Need ideas for an GLSL Shader

I need to figure out a Shader (vert, frag) that as further away from edges creates more white color. So it it’s like a IN gradient. Shapes and angles can be different, even unregular forms. Any ideas?

Ah and in one pass I must do this :confused:

First, OpenGL only supports triangles. Quads and polygons (which only exist in the compatibility profile) are tessellated into triangles, essentially the same as triangle fans. You’ll need to take that into account when assigning values to vertex attributes. You may be better off performing tessellation yourself. If you need to handle non-convex polygons, you’ll have to handle tessellation yourself.

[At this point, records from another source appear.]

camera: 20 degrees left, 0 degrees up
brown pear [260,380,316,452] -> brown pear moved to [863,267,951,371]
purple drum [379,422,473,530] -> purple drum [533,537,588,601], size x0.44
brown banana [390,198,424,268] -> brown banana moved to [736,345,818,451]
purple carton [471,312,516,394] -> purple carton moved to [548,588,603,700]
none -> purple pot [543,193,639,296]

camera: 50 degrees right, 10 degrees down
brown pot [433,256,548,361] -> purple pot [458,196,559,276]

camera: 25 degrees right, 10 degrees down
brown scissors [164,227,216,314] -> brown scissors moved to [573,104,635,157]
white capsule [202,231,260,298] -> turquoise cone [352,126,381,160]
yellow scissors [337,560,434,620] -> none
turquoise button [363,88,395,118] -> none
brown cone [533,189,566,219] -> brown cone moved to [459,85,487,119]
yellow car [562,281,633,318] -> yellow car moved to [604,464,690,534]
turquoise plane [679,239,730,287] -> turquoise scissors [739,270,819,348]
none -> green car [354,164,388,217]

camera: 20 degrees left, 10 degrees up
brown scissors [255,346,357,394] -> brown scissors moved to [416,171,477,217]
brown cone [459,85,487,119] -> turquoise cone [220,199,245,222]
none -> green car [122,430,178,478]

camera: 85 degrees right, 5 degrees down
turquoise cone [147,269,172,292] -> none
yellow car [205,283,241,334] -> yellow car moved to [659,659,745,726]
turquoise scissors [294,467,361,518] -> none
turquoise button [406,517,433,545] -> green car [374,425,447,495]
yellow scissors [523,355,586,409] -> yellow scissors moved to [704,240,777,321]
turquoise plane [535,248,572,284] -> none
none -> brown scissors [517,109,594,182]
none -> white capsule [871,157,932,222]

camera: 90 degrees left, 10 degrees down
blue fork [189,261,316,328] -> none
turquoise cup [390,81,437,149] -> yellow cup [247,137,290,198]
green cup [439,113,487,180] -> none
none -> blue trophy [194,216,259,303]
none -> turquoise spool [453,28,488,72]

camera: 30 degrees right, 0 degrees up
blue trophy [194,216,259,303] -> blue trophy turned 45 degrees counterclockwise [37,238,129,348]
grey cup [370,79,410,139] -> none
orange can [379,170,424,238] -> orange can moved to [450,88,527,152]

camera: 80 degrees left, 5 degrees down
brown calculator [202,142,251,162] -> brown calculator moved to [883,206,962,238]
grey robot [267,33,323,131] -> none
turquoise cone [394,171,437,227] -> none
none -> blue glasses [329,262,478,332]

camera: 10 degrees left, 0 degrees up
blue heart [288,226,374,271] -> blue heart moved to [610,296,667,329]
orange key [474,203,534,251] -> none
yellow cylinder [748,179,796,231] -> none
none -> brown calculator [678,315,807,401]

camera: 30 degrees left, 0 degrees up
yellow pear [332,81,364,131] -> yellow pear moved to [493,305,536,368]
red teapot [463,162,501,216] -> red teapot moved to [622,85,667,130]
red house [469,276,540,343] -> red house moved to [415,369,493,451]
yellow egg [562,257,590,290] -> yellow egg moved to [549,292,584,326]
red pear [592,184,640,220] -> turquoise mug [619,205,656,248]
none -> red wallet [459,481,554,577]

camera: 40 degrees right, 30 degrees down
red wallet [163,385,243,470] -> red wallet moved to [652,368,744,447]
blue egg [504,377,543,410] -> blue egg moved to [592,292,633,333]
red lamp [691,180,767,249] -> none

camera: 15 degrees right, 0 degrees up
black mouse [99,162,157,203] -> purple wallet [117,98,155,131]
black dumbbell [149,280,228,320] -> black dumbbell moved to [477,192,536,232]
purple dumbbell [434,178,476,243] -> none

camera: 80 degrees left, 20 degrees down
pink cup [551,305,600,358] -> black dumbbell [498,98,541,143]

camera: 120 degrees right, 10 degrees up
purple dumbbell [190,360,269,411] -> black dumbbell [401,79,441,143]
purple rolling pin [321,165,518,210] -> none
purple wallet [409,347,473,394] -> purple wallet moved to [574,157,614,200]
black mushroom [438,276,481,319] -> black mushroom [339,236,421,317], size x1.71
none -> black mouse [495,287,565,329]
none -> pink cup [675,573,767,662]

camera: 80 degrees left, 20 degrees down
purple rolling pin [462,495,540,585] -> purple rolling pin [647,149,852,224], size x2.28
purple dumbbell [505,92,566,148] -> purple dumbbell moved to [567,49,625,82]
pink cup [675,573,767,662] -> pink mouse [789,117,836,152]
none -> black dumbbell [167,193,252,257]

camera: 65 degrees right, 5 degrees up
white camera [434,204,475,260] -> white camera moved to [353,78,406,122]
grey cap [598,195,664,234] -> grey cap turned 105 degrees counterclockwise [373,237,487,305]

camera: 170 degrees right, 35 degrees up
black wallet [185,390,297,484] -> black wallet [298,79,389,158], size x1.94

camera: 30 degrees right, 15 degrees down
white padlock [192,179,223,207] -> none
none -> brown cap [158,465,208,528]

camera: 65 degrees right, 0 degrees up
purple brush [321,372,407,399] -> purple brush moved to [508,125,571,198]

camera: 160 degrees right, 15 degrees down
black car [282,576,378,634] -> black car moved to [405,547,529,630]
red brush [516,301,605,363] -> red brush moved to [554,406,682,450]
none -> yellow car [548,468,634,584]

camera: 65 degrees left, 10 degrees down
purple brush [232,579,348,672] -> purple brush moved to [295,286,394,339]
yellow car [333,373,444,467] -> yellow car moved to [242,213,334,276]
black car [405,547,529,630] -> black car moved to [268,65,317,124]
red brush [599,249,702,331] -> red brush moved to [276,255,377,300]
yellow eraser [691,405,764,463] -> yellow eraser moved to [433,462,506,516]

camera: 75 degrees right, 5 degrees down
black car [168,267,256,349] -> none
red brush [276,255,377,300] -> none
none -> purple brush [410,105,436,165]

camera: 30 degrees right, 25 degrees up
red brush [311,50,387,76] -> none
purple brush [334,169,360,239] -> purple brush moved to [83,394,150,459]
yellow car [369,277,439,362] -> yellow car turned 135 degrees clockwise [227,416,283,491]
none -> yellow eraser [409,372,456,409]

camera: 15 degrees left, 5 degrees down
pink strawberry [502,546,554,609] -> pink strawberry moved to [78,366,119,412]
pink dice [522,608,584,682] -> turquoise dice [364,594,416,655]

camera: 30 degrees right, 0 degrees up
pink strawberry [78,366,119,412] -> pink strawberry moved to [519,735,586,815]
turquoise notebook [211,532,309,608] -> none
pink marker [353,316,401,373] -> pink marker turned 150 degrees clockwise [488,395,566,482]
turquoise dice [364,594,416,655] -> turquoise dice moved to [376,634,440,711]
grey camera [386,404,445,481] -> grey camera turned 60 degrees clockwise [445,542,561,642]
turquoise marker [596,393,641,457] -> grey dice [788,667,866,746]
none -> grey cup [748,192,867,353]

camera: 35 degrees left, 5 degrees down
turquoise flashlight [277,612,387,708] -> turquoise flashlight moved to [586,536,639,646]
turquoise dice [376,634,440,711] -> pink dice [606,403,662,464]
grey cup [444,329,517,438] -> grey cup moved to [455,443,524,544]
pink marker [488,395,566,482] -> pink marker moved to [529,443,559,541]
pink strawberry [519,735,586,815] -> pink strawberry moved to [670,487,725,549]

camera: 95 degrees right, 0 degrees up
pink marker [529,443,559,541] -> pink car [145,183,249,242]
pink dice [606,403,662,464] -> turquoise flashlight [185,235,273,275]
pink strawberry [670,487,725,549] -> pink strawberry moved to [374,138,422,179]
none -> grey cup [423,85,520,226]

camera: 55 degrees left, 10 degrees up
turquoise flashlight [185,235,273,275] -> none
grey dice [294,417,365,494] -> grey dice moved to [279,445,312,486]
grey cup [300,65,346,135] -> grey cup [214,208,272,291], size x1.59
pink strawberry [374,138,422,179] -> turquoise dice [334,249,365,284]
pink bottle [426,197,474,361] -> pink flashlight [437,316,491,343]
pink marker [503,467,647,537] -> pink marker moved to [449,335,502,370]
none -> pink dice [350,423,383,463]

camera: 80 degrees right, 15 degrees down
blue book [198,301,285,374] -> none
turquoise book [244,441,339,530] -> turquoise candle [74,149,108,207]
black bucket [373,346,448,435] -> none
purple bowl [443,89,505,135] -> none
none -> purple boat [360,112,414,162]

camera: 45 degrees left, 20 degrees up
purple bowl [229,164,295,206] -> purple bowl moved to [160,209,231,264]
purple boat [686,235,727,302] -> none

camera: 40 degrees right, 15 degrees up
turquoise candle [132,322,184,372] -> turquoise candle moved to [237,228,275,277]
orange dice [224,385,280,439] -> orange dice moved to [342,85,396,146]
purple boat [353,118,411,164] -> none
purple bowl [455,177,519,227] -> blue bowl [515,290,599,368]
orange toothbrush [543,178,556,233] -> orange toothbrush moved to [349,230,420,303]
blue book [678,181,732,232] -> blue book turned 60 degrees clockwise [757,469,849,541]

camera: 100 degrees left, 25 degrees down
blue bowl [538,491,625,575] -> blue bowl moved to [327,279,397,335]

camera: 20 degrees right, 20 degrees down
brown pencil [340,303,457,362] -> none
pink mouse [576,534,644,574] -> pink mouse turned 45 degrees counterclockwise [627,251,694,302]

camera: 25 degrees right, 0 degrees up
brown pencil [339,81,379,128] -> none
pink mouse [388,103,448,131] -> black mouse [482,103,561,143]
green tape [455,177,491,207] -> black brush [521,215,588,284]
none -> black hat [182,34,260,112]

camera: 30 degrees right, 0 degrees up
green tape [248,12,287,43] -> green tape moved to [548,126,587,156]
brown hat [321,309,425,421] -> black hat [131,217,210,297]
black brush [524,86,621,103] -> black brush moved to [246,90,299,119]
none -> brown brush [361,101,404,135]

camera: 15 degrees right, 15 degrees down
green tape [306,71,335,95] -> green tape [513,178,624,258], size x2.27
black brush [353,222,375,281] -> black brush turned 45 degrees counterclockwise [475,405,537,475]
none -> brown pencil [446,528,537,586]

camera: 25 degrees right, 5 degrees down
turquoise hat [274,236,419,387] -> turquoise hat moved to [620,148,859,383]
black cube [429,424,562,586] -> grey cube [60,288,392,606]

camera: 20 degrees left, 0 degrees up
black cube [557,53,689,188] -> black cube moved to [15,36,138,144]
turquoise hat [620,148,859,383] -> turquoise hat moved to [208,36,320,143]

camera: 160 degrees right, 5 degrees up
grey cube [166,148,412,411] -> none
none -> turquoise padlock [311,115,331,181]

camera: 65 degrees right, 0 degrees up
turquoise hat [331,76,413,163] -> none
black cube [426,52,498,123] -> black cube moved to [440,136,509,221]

Once a shape has been tessellated into triangles, you’ll have exterior (boundary) edges and interior edges. For each exterior edge, you need a scalar attribute (or one component of a vector attribute) whose value is zero for the two vertices which form that edge and one for the vertex opposite that edge. You don’t need a distinct attribute for each edge; they only need to be distinct within each triangle.

Colouring each fragment according to the minimum of the interpolated values will give you something like you describe. However, the shading will be based upon “distance” as a proportion of the triangle’s size, so larger triangles will get a thicker boundary. If you want to use actual screen-space distance, you’ll need to use partial derivatives (dFdx and dFdy) to determine the gradient and divide by its magnitude to obtain a value which is proportional to screen-space distance.

Could you draw some sketches? I have hard time understanding your approach from text. Please!

Start with a single triangle. Define a vec3 vertex attribute whose values for the three vertices are (1,0,0), (0,1,0) and (0,0,1) (if the attribute was a colour, the vertices would be red, green and blue). The vertex shader just copies the attribute from input to output:

in vec3 a_dist;
out vec3 dist;

void main() {
    dist = a_dist;
    gl_Position = /* whatever */;
}

In the fragment shader:

in vec3 dist;

void main() {
    float d = min(dist.x, min(dist.y, dist.z));
    gl_FragColor = vec4(d, d, d, 1);
}

From there, figure out how to assign values for arbitrary triangle meshes so that exterior edges are shaded but interior edges aren’t.

Once you have that working, follow up if you need advice on tweaking the shading.